Edward Henry Potthast (1857-1927)
Property from the Descendants of E.C. Babcock
Edward Henry Potthast (1857-1927)

On the Beach

Details
Edward Henry Potthast (1857-1927)
On the Beach
signed 'E Potthast' (lower right)
oil on canvas
24 x 30 in. (61 x 76.2 cm.)
Provenance
E.C. Babcock, New York, circa 1925.
By descent to the present owners from the above.

Brought to you by

William Haydock
William Haydock

Lot Essay

This work will be included in M. Ran’s forthcoming catalogue raisonné of the artist’s work.

On the Beach possibly depicts Coney Island, New York, based on an inscription on the stretcher.
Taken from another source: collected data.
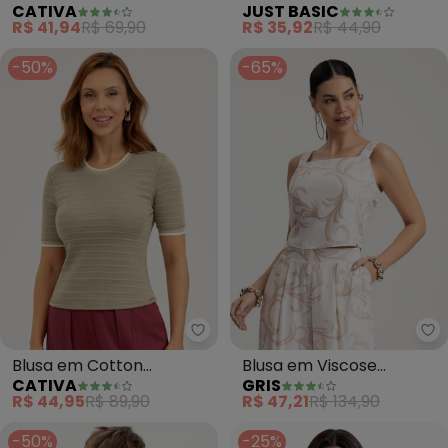
CATIVA
JUST BASIC
Canelado (Marrom
(Marrom)
R$ 41,94
R$ 69,90
R$ 35,92
R$ 44,90
Claro)
-50%
-65%
Cativa - Blusa em Cotton (Mar
Gr
Blusa em Cotton
Blusa em Viscose
CATIVA
GRIS
(Marrom Claro)
Estampado (Marrom)
R$ 44,95
R$ 89,90
R$ 47,21
R$ 134,90
-50%
-25%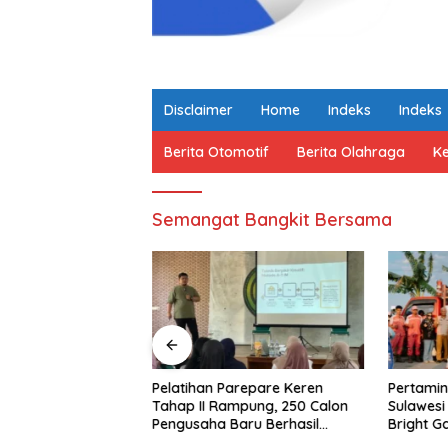
Disclaimer
Home
Indeks
Indeks
Berita Otomotif
Berita Olahraga
K
Semangat Bangkit Bersama
Pelatihan Parepare Keren
Pertamin
mid Dorong
Tahap II Rampung, 250 Calon
Sulawes
 Literasi Keuangan
Pengusaha Baru Berhasil
Bright G
 Lewat Program
Dilatih Tahun 2026
sebagai S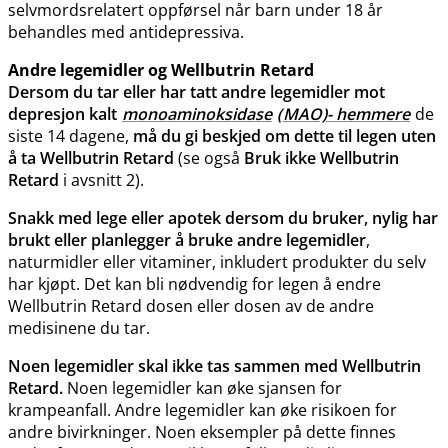
selvmordsrelatert oppførsel når barn under 18 år
behandles med antidepressiva.
Andre legemidler og Wellbutrin Retard
Dersom du tar eller har tatt andre legemidler mot
depresjon kalt
monoaminoksidase
(
MAO)- hemmere
de
siste 14 dagene,
må du gi beskjed om dette til legen uten
å ta Wellbutrin Retard
(se også
Bruk ikke Wellbutrin
Retard
i avsnitt 2).
Snakk med lege eller apotek dersom du bruker, nylig har
brukt eller planlegger å bruke andre legemidler
,
naturmidler eller vitaminer, inkludert produkter du selv
har kjøpt. Det kan bli nødvendig for legen å endre
Wellbutrin Retard dosen eller dosen av de andre
medisinene du tar.
Noen legemidler skal ikke tas sammen med Wellbutrin
Retard.
Noen legemidler kan øke sjansen for
krampeanfall. Andre legemidler kan øke risikoen for
andre bivirkninger. Noen eksempler på dette finnes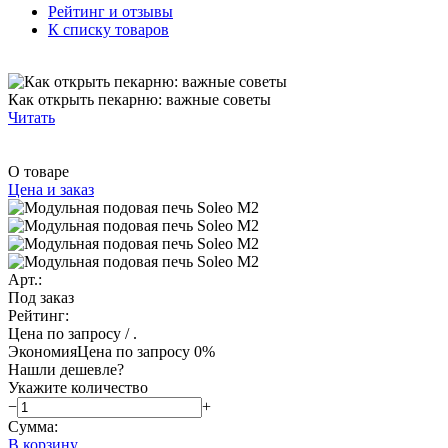
Рейтинг и отзывы
К списку товаров
Как открыть пекарню: важные советы
Читать
О товаре
Цена и заказ
Арт.:
Под заказ
Рейтинг:
Цена по запросу
/ .
Экономия
Цена по запросу
0%
Нашли дешевле?
Укажите количество
−
+
Сумма:
В корзину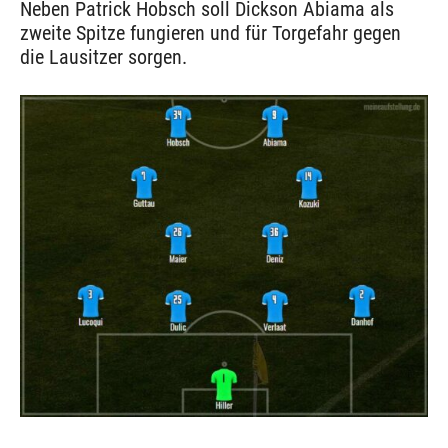
Neben Patrick Hobsch soll Dickson Abiama als
zweite Spitze fungieren und für Torgefahr gegen
die Lausitzer sorgen.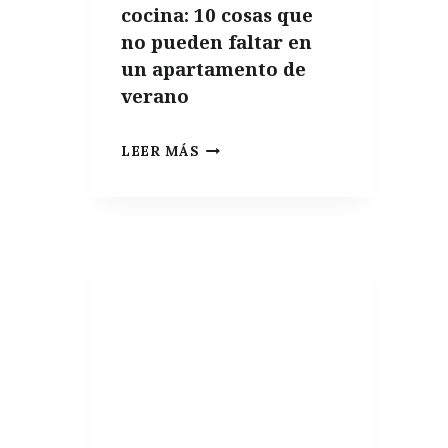
cocina: 10 cosas que
no pueden faltar en
un apartamento de
verano
INDISPENSABLES
LEER MÁS
DE
COCINA:
10
COSAS
QUE
NO
PUEDEN
FALTAR
EN
UN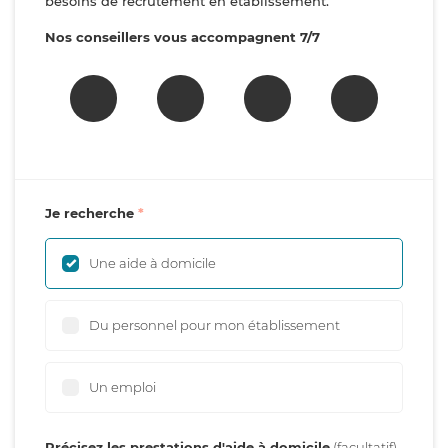
besoins de recrutement en établissement.
Nos conseillers vous accompagnent 7/7
Je recherche
Une aide à domicile
Du personnel pour mon établissement
Un emploi
Précisez les prestations d'aide à domicile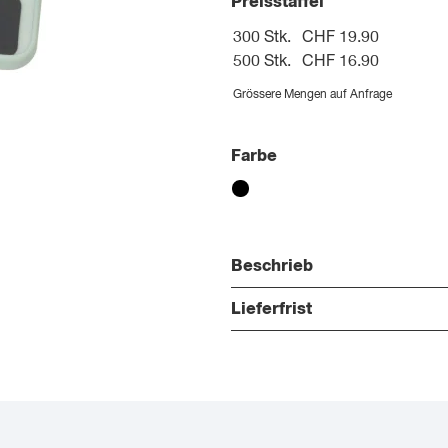
Preisstaffel
300 Stk.
CHF 19.90
500 Stk.
CHF 16.90
Grössere Mengen auf Anfrage
Farbe
Beschrieb
Lieferfrist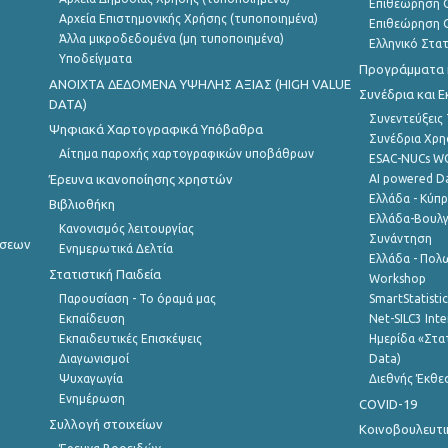
Επιθεώρηση Ο
Αρχεία Επιστημονικής Χρήσης (τυποποιημένα)
Επιθεώρηση Ο
Άλλα μικροδεδομένα (μη τυποποιημένα)
Ελληνικό Στα
Υποδείγματα
Προγράμματα κ
ANOIXTA ΔΕΔΟΜΕΝΑ ΥΨΗΛΗΣ ΑΞΙΑΣ (HIGH VALUE
Συνέδρια και 
DATA)
Συνεντεύξεις
Ψηφιακά Χαρτογραφικά Υπόβαθρα
Συνέδρια Χρ
Αίτημα παροχής χαρτογραφικών υποβάθρων
ESAC-NUCs 
Έρευνα ικανοποίησης χρηστών
AI powered Dat
Ελλάδα - Κύπ
Βιβλιοθήκη
Ελλάδα-Βουλγ
Κανονισμός λειτουργίας
Συνάντηση
ήσεων
Ενημερωτικά Δελτία
Ελλάδα - Πολω
Στατιστική Παιδεία
Workshop
Παρουσίαση - Το όραμά μας
SmartStatisti
Εκπαίδευση
Net-SILC3 Int
Εκπαιδευτικές Επισκέψεις
Ημερίδα «Στατ
Διαγωνισμοί
Data)
Ψυχαγωγία
Διεθνής Έκθε
Ενημέρωση
COVID-19
Συλλογή στοιχείων
Κοινοβουλευτι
Starting around 1910, Edward Henry Potthast sought out the beaches of New York, most notably Coney Island and Rockaway Beach, to depict the rising tides of leisure culture. As industrialization drove the middle and upper classes to seek respite in nature, celebrating and depicting leisure became commonplace among Impressionist circles. Standing at the intersection of Impressionism and Realism, Potthast embraced the bustle of places such as Coney Island, Far Rockaway and Brighton Beach, the more populist haunts. Like the Realists, Potthast focused on energetic compositions rather than the kind of languid gentility often portrayed by the Impressionists; yet, like the Impressionists, he painted in a palette of high color and lightness. On the Beach depicts three women and a girl running towards the waves, as a distant figure swims in the water. With artistic bravura and a painterly surface, Potthast renders this impressive work with a masterly sense of composition as the figures' clothes flutter in the ocean breeze. As in the present work, according to Diane Smith-Hurd, Potthast’s painting is “at its best with subtleties of color in reflected light, as well as color in direct sun-shine.” (Edward Henry Potthast, 1857-1927: An American Painter, Cincinnati, Ohio, 1994, n.p.)

The original owner of the present work, E.C. Babcock, was the director from 1917-40 of Babcock Galleries, the oldest American Art gallery still in existence. During Babcock's tenure as director, he represented and sold works by some of the most important artists of the day, including Potthast. Notable sales by Babcock include Winslow Homer's The Gale to the Worcester Art Museum in 1916 for $30,000 and Gilbert Stuart's Thomas Jefferson in 1927, a rediscovered work subsequently acquired by the National Portrait Gallery in Washington, D.C. and Monticello, Charlottesville, Virginia.